All the data in the corpus has been organized on a one-page-one-document basis. Markup has
been applied according to a neatly defined workflow that begins with basic structural
features of the texts such as divisions, titles, images, headers and footnotes to more
detailed markup in a number of specific projects. Formal information is also preserved when
it can be achieved with justifiable expenditure and whenever such data may have semantic
relevance worth while considering. Capturing bold and italic text is a comparatively
straightforward task, whereas marking-up of spaced text passages (which are often of
remarkable importance in historical data) poses considerably more problems. In all decisions
feasibility has been thoroughly weighed against the value of information gathered.
The main perspective of the AAC's digitization efforts has been throughout the creation of
digital resources that live up to scholars' needs in philological studies. Hence, doing
"dirty OCR" without subsequent refinements of the digital objects has been precluded. While
it is practically impossible to avoid a certain amount of noise, scholarly investigations
need neatly edited texts to yield reliable results.
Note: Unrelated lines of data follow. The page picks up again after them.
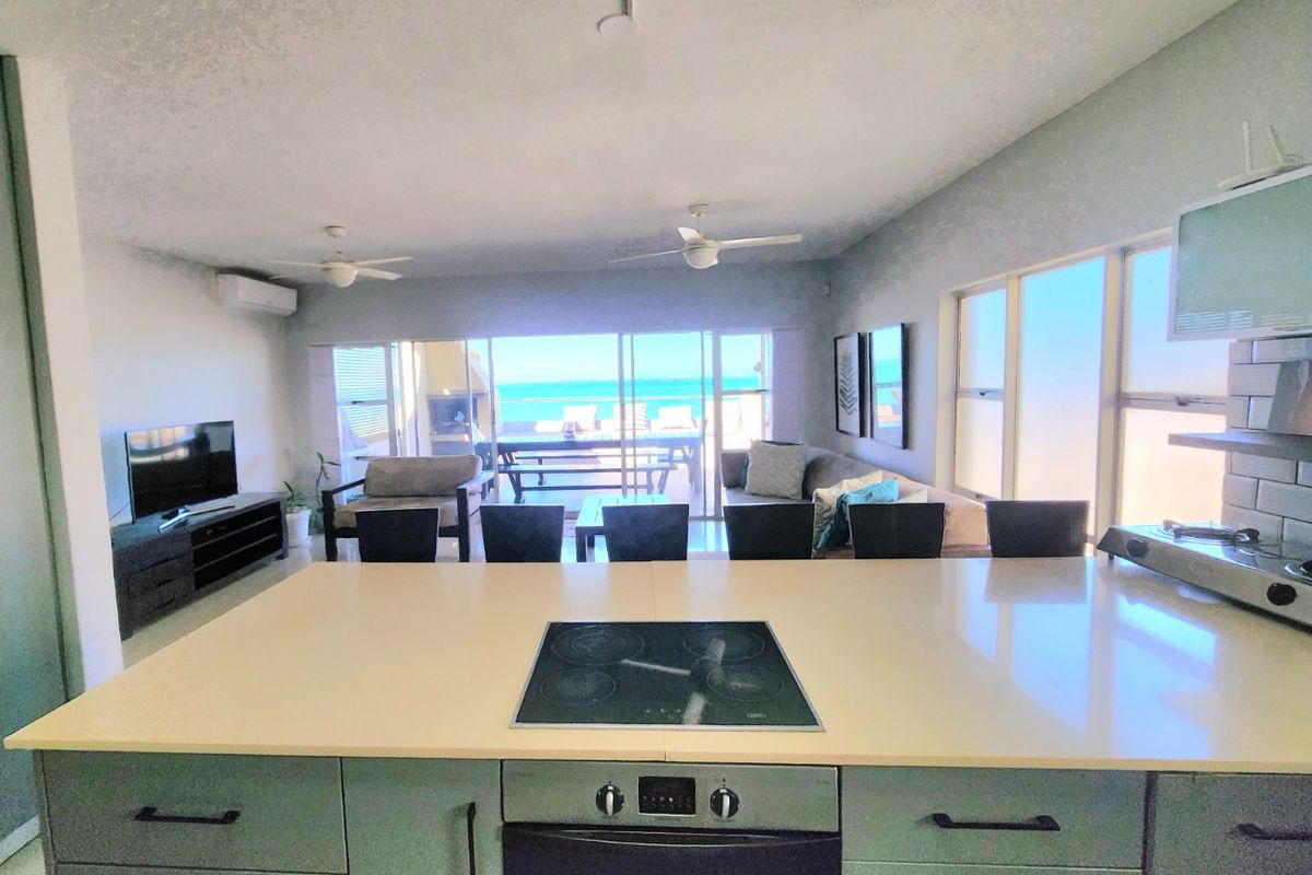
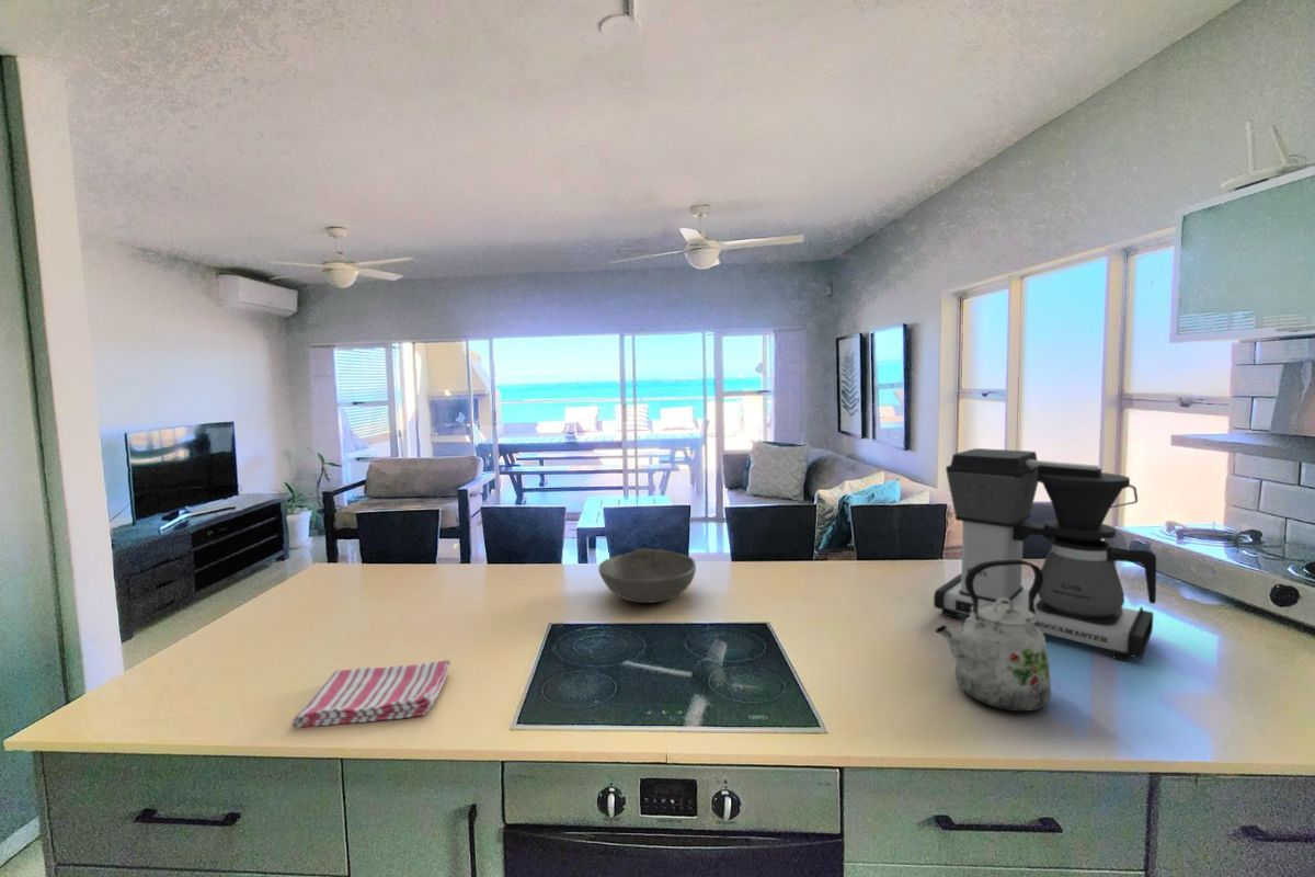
+ kettle [935,559,1052,713]
+ dish towel [290,659,451,729]
+ bowl [597,548,697,604]
+ coffee maker [933,447,1157,662]
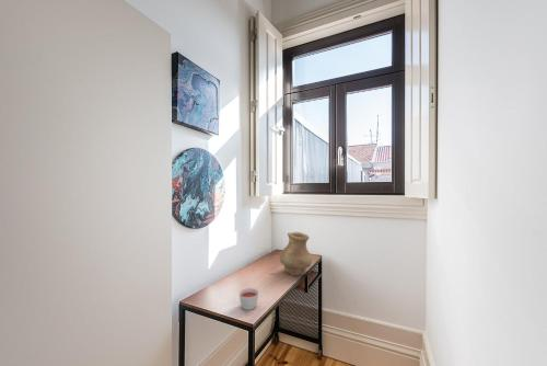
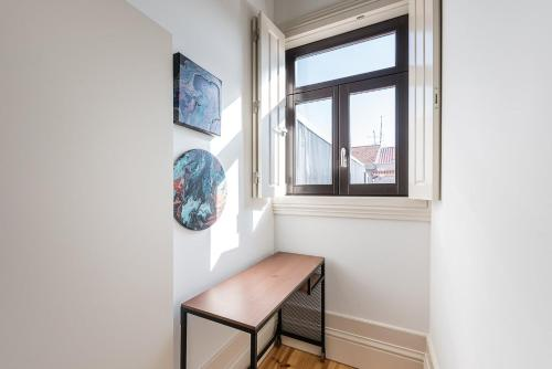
- vase [279,231,313,277]
- candle [237,287,259,311]
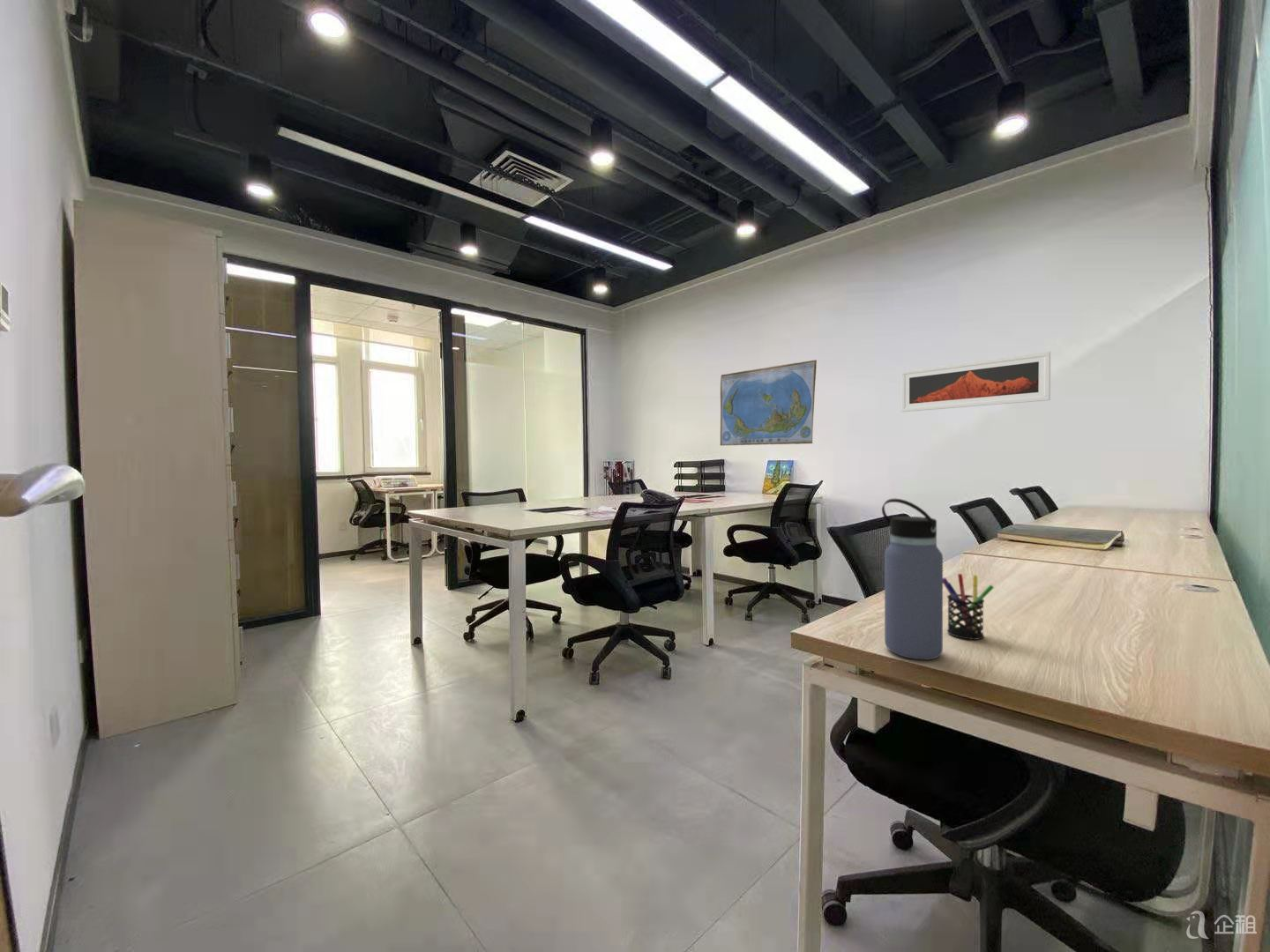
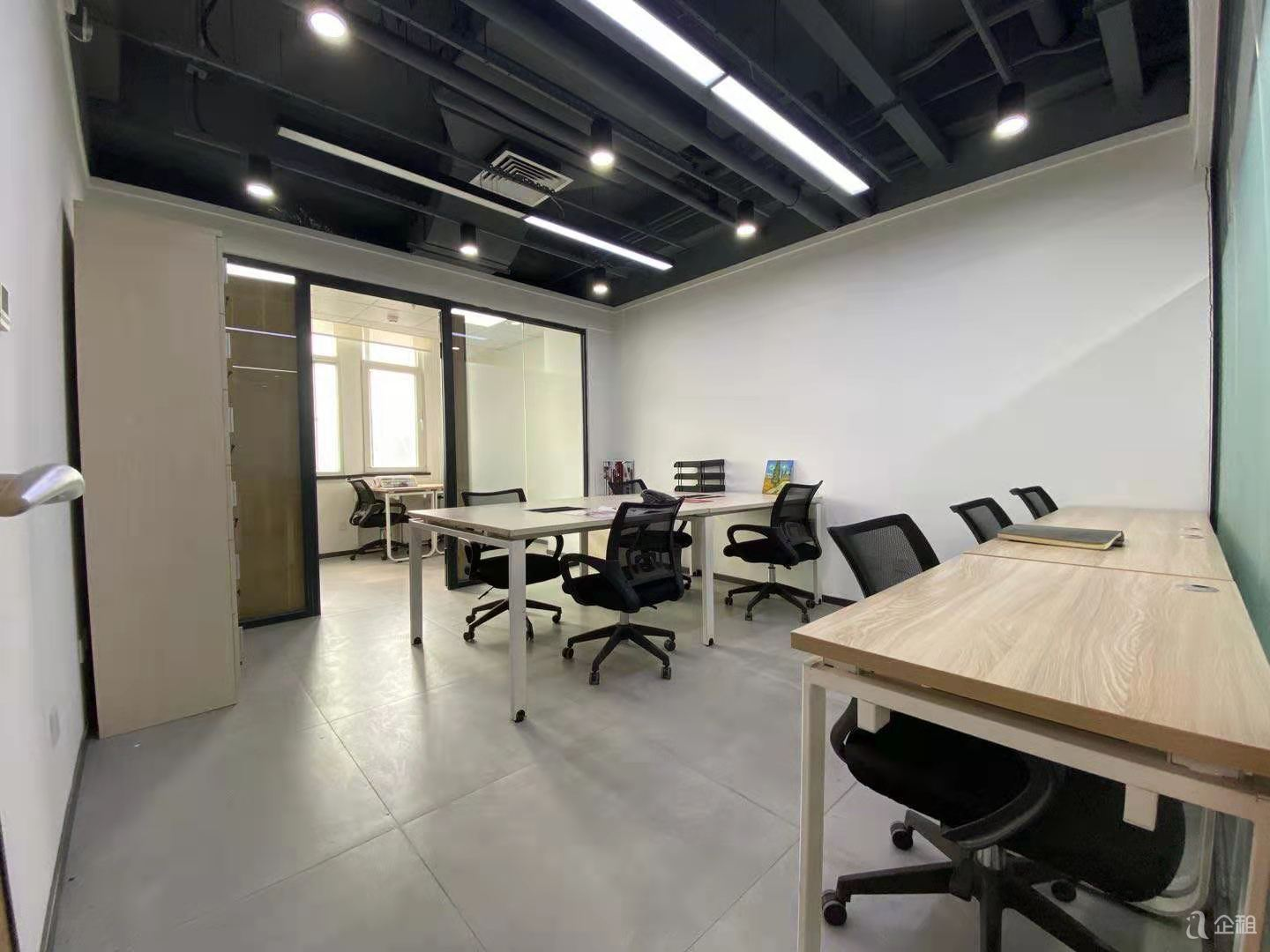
- world map [720,359,818,446]
- pen holder [943,573,995,641]
- water bottle [881,498,944,660]
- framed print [900,351,1051,413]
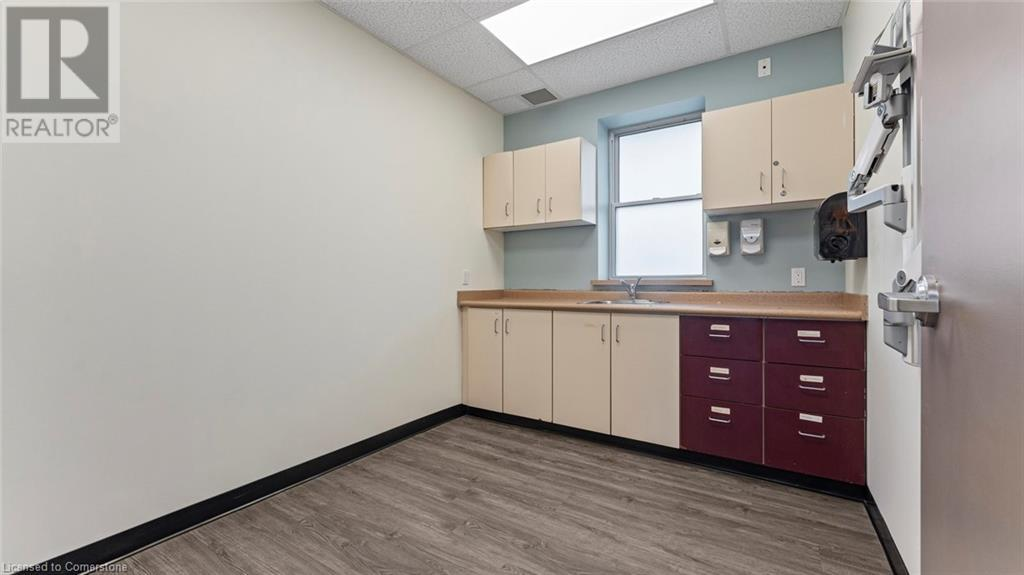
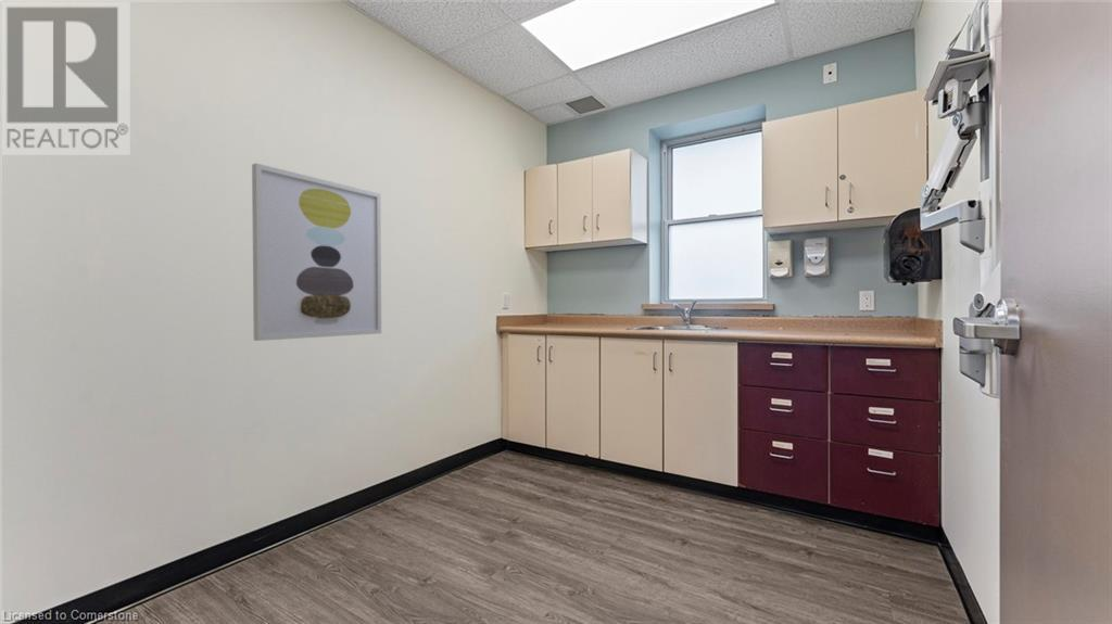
+ wall art [251,162,382,342]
With this as a guideline in mind, the
AAC's working group have always tried to strike a reasonable balance between manual work
and the application of automatic and semi-automatic routines. The remarkably heterogeneous
structure of the digital objects of the corpus has further exacerbated the problem. Working
on the digital texts, encoders and scholars have been urged to apply markup in a very
cautious manner, rather making use of interactive, semi-automated routines than having
software applications doing overall changes to the texts.